**** Dataset extract

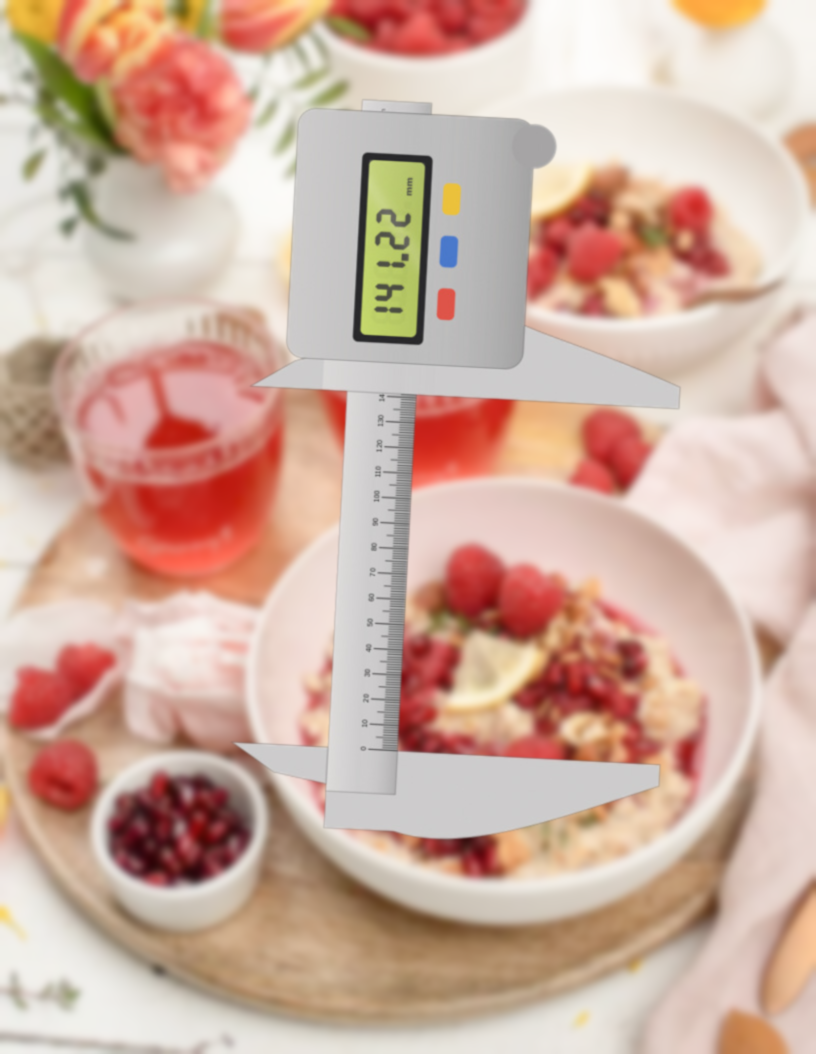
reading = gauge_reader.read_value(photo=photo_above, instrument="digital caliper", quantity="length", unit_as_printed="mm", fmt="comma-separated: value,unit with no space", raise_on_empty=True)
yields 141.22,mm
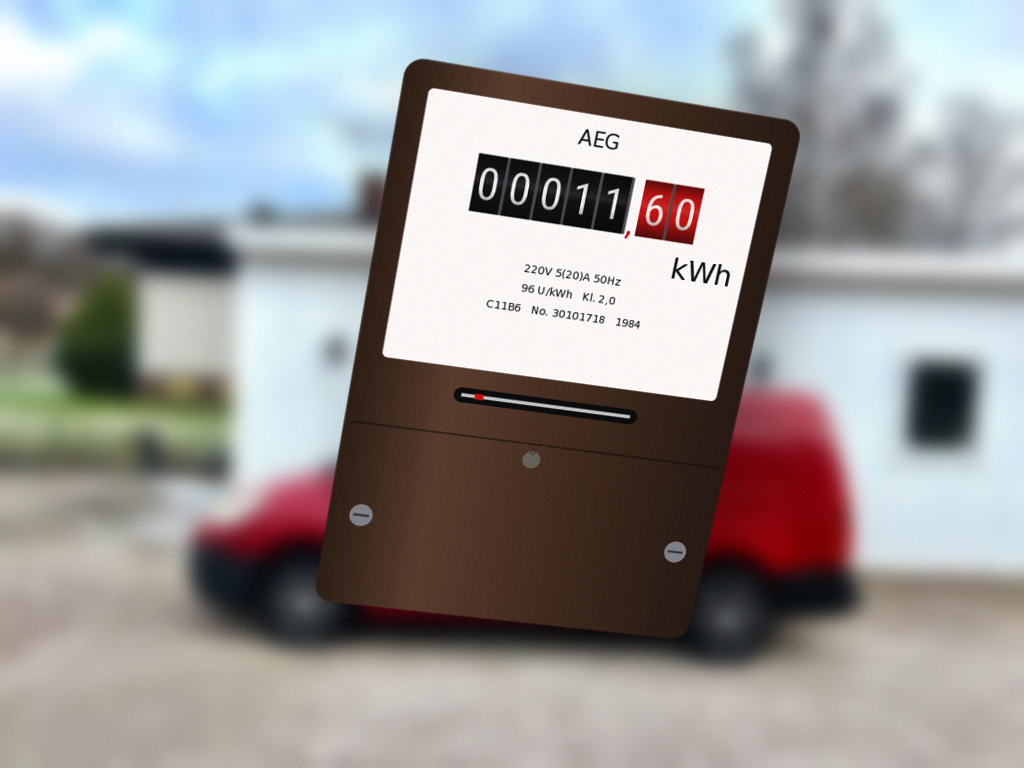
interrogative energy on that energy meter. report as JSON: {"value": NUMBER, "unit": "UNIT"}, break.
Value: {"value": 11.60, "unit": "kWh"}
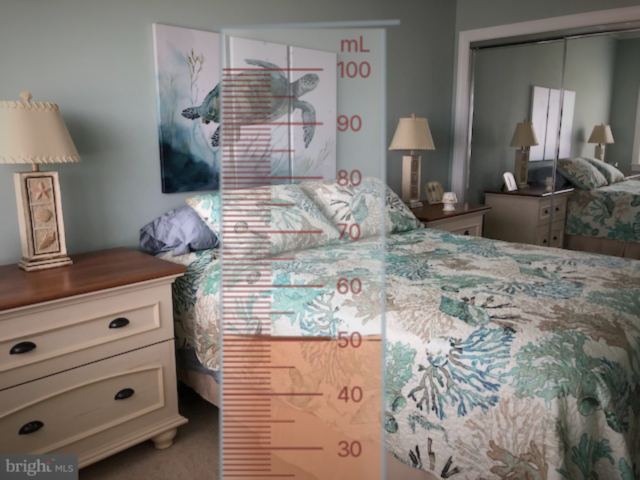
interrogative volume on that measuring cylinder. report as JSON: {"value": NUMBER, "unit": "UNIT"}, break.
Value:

********

— Aim of the task —
Can you lay out the data above as a Markdown table, with a "Row" column for the row number and a "Line" column for each line, skipping any blank lines? Leave the pictures out.

— Task response —
| Row | Line |
|---|---|
| 1 | reading = gauge_reader.read_value(photo=photo_above, instrument="digital caliper", quantity="length", unit_as_printed="mm", fmt="comma-separated: value,unit with no space", raise_on_empty=True) |
| 2 | yields 141.22,mm |
| 3 | interrogative energy on that energy meter. report as JSON: {"value": NUMBER, "unit": "UNIT"}, break. |
| 4 | Value: {"value": 11.60, "unit": "kWh"} |
| 5 | interrogative volume on that measuring cylinder. report as JSON: {"value": NUMBER, "unit": "UNIT"}, break. |
| 6 | Value: |